When Camille finally came—crying Lou's name with a desperation that echoed off the hotel walls—Lou felt something break open in her chest. Something that had been locked away for so long she'd forgotten it existed.

Hope. Terrifying, fragile, impossible hope.

Afterward, they lay tangled together in the rumpled sheets, sweat cooling on their skin and hearts gradually slowing. The city glittered beyond the window, indifferent to the seismic shift that had just occurred in this anonymous hotel room.

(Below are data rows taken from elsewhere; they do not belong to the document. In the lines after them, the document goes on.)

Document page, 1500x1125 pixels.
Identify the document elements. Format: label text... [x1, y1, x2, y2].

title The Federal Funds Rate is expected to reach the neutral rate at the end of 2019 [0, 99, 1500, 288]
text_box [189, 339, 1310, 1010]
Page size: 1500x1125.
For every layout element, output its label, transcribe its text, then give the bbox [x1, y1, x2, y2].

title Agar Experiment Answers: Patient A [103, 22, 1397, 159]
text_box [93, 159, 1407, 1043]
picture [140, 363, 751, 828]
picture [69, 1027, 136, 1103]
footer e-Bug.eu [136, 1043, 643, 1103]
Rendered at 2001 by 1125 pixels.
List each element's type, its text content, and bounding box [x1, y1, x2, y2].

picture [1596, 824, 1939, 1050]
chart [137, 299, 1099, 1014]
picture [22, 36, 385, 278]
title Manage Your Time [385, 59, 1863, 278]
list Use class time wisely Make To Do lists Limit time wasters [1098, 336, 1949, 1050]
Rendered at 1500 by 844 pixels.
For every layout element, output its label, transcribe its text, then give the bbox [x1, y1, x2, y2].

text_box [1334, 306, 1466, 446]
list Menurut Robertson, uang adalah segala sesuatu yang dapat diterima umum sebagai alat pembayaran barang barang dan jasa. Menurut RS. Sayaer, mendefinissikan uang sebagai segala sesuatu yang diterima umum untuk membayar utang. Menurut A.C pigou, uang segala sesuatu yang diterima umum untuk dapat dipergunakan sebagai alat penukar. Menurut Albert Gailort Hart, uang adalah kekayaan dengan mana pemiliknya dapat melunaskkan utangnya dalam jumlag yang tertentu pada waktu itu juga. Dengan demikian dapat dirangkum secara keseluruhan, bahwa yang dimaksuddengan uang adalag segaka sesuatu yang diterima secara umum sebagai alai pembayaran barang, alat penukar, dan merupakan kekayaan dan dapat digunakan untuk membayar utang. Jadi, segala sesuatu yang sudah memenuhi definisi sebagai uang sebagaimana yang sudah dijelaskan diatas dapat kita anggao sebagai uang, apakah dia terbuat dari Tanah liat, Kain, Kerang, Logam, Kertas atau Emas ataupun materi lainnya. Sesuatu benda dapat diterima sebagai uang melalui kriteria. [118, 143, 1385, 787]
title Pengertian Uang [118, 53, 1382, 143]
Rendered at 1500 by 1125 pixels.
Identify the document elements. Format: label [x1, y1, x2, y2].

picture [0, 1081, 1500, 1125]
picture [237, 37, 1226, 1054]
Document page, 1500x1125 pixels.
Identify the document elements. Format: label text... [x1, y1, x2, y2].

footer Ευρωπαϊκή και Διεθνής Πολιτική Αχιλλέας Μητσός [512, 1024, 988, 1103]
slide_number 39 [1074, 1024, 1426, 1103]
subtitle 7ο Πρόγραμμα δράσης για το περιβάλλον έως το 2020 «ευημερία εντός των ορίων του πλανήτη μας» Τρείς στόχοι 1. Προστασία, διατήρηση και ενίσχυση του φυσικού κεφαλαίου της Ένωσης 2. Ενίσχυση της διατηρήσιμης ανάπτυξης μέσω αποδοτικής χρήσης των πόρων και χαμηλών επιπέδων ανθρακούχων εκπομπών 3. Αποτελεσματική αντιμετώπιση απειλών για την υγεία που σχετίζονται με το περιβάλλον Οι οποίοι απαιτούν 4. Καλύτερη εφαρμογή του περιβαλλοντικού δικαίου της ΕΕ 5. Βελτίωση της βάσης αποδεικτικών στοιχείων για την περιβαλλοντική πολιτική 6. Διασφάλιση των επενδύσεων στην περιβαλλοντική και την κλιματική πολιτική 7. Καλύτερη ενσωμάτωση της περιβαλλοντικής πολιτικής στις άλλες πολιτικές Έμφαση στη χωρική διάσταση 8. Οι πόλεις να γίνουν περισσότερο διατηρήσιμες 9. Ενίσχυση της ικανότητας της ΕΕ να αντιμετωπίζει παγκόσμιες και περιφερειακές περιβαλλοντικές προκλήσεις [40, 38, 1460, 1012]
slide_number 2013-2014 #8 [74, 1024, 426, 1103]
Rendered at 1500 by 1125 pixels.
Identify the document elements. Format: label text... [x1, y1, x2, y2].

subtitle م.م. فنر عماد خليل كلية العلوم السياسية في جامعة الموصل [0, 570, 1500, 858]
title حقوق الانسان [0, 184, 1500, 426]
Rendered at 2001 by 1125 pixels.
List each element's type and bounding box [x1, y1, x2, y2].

Lou pulled Camille closer, tucking the blonde head beneath her chin. The hotel sheets smelled like sex, and somewhere far below, a siren wailed its way through Manhattan traffic. The ordinary sounds of an extraordinary night.

"Tell me about your family," Camille said softly, her fingers tracing patterns on Lou's stomach.

Lou tensed, then forced herself to relax. If they were doing this—if they were going to be something real—Camille deserved to know.

"My parents are in Michigan still," Lou said. "Working-class, both of them. Dad was a factory supervisor until the plant closed. Mom does home healthcare now. They're... they know I'm gay. They've known since I was sixteen. But they don't really understand it, and we don't talk about it much."

"Are they supportive?"

"They're trying." Lou chose her words carefully. "They love me. They want me to be happy. But they also don't know how to reconcile who I am with who they expected me to be. So we sort of... coexist around it. I don't bring girlfriends home. They don't ask."

Camille was quiet for a moment. "That sounds lonely."

"It is." Lou hadn't admitted that out loud before. The words left an ache in her chest, the particular grief of loving people who loved you back imperfectly. "But it's better than losing them entirely. Some people don't even get that much."

Camille was quiet for a long moment. Her hand had stilled on Lou's stomach, palm flat and warm against the skin.

"My parents don't know." Camille's voice was small. "About me. About this. They think I'm straight. Everyone thinks I'm straight."

"Does that bother you?"

"It didn't used to." Camille shifted, pressing closer against Lou's side. "Now it feels like another lie I'm telling. Another mask I'm wearing. And I'm so tired of masks."

Lou kissed her forehead, holding her close. "We don't have to figure it all out tonight."

"I know." Camille looked up at her, blue eyes luminous in the city light. "But Lou—I want you to know something."

"What?"

"This isn't casual for me." Camille's voice was steady, certain. "Whatever this is between us—it's not just physical. It's not just convenience or curiosity. I'm in this. Really in this."

Lou's chest tightened. She'd spent so long protecting herself from exactly this—from feeling too much, wanting too much, hoping for things she couldn't have.

But looking at Camille now, she couldn't find the will to pull away.

"Me too," Lou whispered. "I'm in this too."

Camille's smile was sunrise after a long night.

"Good," she said, and kissed her again.

Outside, New York kept moving—taxis and late-night pedestrians and the constant electric hum of a city that never stopped. But inside this hotel room, wrapped in Camille's arms with the taste of her still on Lou's lips, the world had narrowed to something simple and terrifying.

Lou had spent her whole life being careful. Being invisible. Protecting herself from wanting too much.

But lying here now, with Camille's heartbeat steady against her chest and the promise of something real humming between them, she couldn't remember why she'd ever thought safety was worth the loneliness.